The team found that their DL model predicted risk of breast cancer on future screening mammograms better than relying just on clinical risk factors including breast density. The DL model outperformed in determining screening-detected cancer risk but underperformed for interval cancer risk when compared with clinical risk factors including breast density. Specifically, the C statistics and odds ratios for comparing patients with screening-detected cancer versus matched controls were:

• 0.66 (95% CI: 0.63, 0.69) and 1.25 (95% CI: 1.17, 1.33), respectively, for the DL model;
• 0.62 (95% CI: 0.59, 0.65) and 2.14 (95% CI: 1.32, 3.45) for the clinical risk factors with the Breast Imaging Reporting and Data System (BI-RADS) density model; and
• 0.66 (95% CI: 0.63, 0.69) and 1.21 (95% CI: 1.13, 1.30) for the combined DL and clinical risk factors model.

For comparing patients with interval cancer versus controls, the C statistics and odds ratios were:

• • 0.64 (95% CI: 0.58, 0.71) and 1.26 (95% CI: 1.10, 1.45), respectively, for the DL model;
  • 0.71 (95% CI: 0.65, 0.77) and 7.25 (95% CI: 2.94, 17.9) for the risk factors with BI-RADS density (b rated vs non-b rated) model; and
  • 0.72 (95% CI: 0.66, 0.78) and 1.10 (95% CI: 0.94, 1.29) for the combined DL and clinical risk factors model.

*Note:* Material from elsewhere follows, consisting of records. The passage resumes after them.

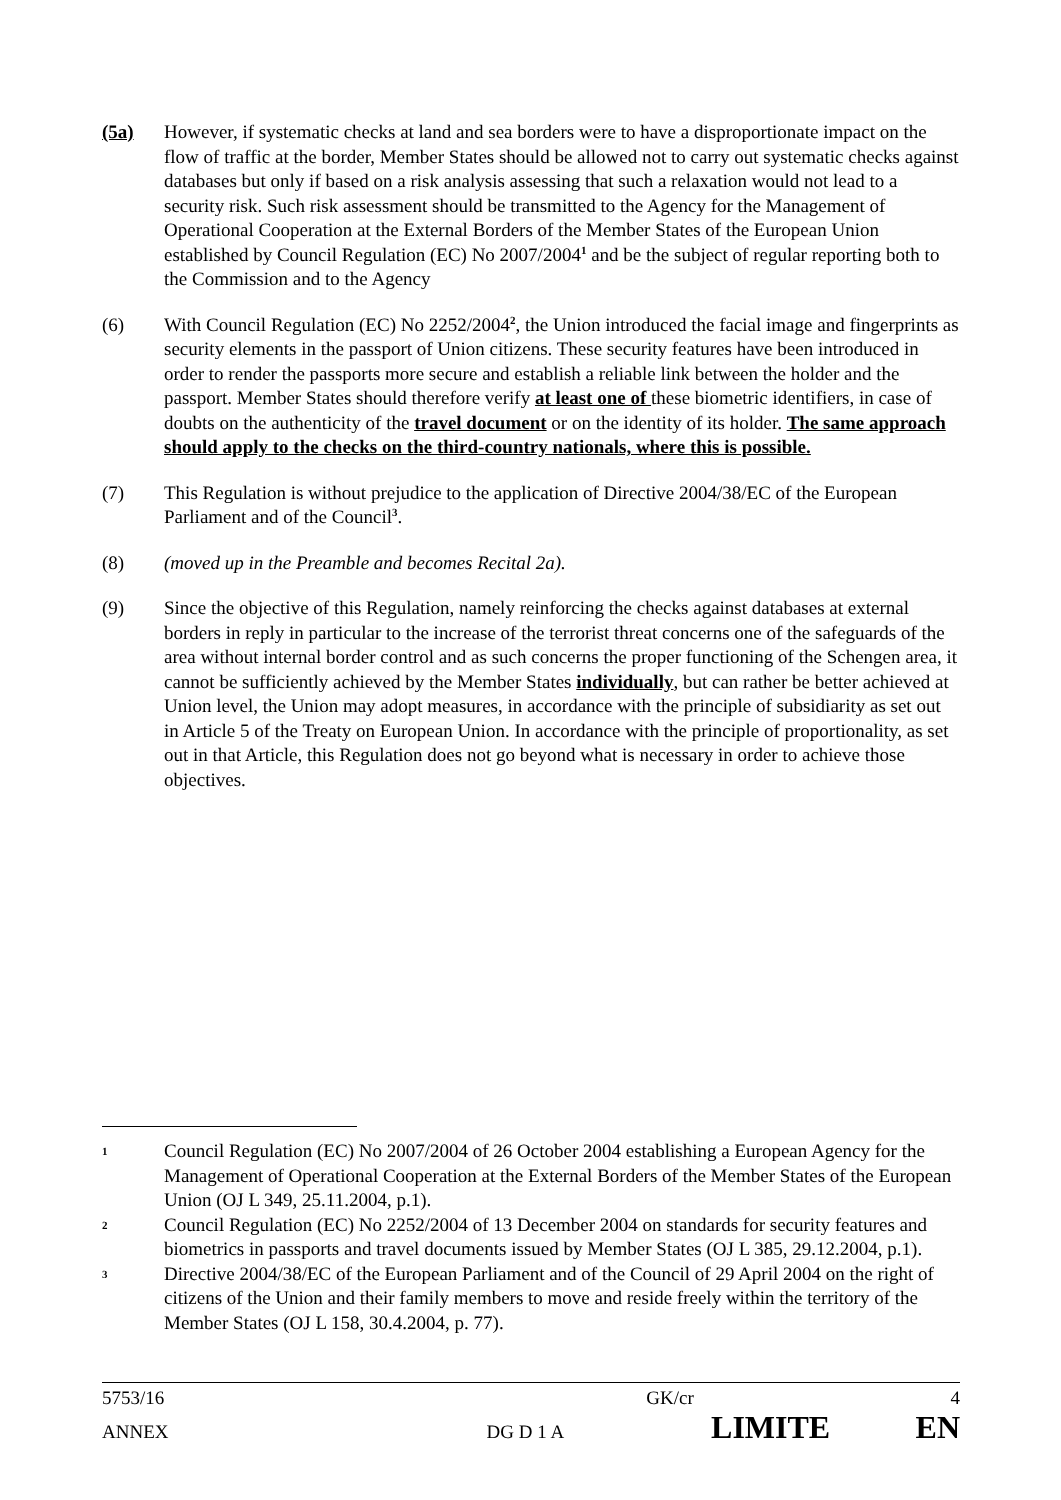(5a) However, if systematic checks at land and sea borders were to have a disproportionate impact on the flow of traffic at the border, Member States should be allowed not to carry out systematic checks against databases but only if based on a risk analysis assessing that such a relaxation would not lead to a security risk. Such risk assessment should be transmitted to the Agency for the Management of Operational Cooperation at the External Borders of the Member States of the European Union established by Council Regulation (EC) No 2007/2004<sup>1</sup> and be the subject of regular reporting both to the Commission and to the Agency
(6) With Council Regulation (EC) No 2252/2004<sup>2</sup>, the Union introduced the facial image and fingerprints as security elements in the passport of Union citizens. These security features have been introduced in order to render the passports more secure and establish a reliable link between the holder and the passport. Member States should therefore verify at least one of these biometric identifiers, in case of doubts on the authenticity of the travel document or on the identity of its holder. The same approach should apply to the checks on the third-country nationals, where this is possible.
(7) This Regulation is without prejudice to the application of Directive 2004/38/EC of the European Parliament and of the Council<sup>3</sup>.
(8) (moved up in the Preamble and becomes Recital 2a).
(9) Since the objective of this Regulation, namely reinforcing the checks against databases at external borders in reply in particular to the increase of the terrorist threat concerns one of the safeguards of the area without internal border control and as such concerns the proper functioning of the Schengen area, it cannot be sufficiently achieved by the Member States individually, but can rather be better achieved at Union level, the Union may adopt measures, in accordance with the principle of subsidiarity as set out in Article 5 of the Treaty on European Union. In accordance with the principle of proportionality, as set out in that Article, this Regulation does not go beyond what is necessary in order to achieve those objectives.
1
Council Regulation (EC) No 2007/2004 of 26 October 2004 establishing a European Agency for the Management of Operational Cooperation at the External Borders of the Member States of the European Union (OJ L 349, 25.11.2004, p.1).
2
Council Regulation (EC) No 2252/2004 of 13 December 2004 on standards for security features and biometrics in passports and travel documents issued by Member States (OJ L 385, 29.12.2004, p.1).
3
Directive 2004/38/EC of the European Parliament and of the Council of 29 April 2004 on the right of citizens of the Union and their family members to move and reside freely within the territory of the Member States (OJ L 158, 30.4.2004, p. 77).
5753/16 GK/cr 4
ANNEX DG D 1 A LIMITE EN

AI vs. BI-RADS density category for predicting future breast cancer

The P values between the DL, BI-RADS, and combined model’s ability to detect screen and interval cancer were .99, .002, and .03, respectively.

Takeaway

The good news is that the extra signal from AI provided a better risk estimate for screening-detected cancer. This enabled researchers to achieve their goal of classifying women into low risk or high risk of screening-detected breast cancer. Rather than just relying on breast density to guide management decisions and advising women to return next year for another screening, the researchers suggest that practices could use the AI model to categorize women with a negative screening into one of three risk pathways—low risk of breast cancer, elevated screening-detected risk, or elevated interval invasive cancer risk—for the next three years.

“This would allow us to use a woman’s individual risk to determine how frequently she should be monitored,” Shepherd noted. “Lower-risk women might not need to be monitored with mammography as often as those with a high risk of breast cancer.”

The algorithm could also be used to categorize mammograms and decide when to utilize additional imaging modalities. Thus, for example, supplemental MRI, ultrasound, and molecular imaging might be of benefit to women in the high-risk group who have dense breasts and have a higher risk for interval cancers.
“As each individual woman has a different risk for breast cancer, it is possible that women should have personalized screening intervals and tailored options for supplemental screening,” according to one of the study authors.

The bad news is that the AI algorithm did not do as well in predicting interval cancer cases.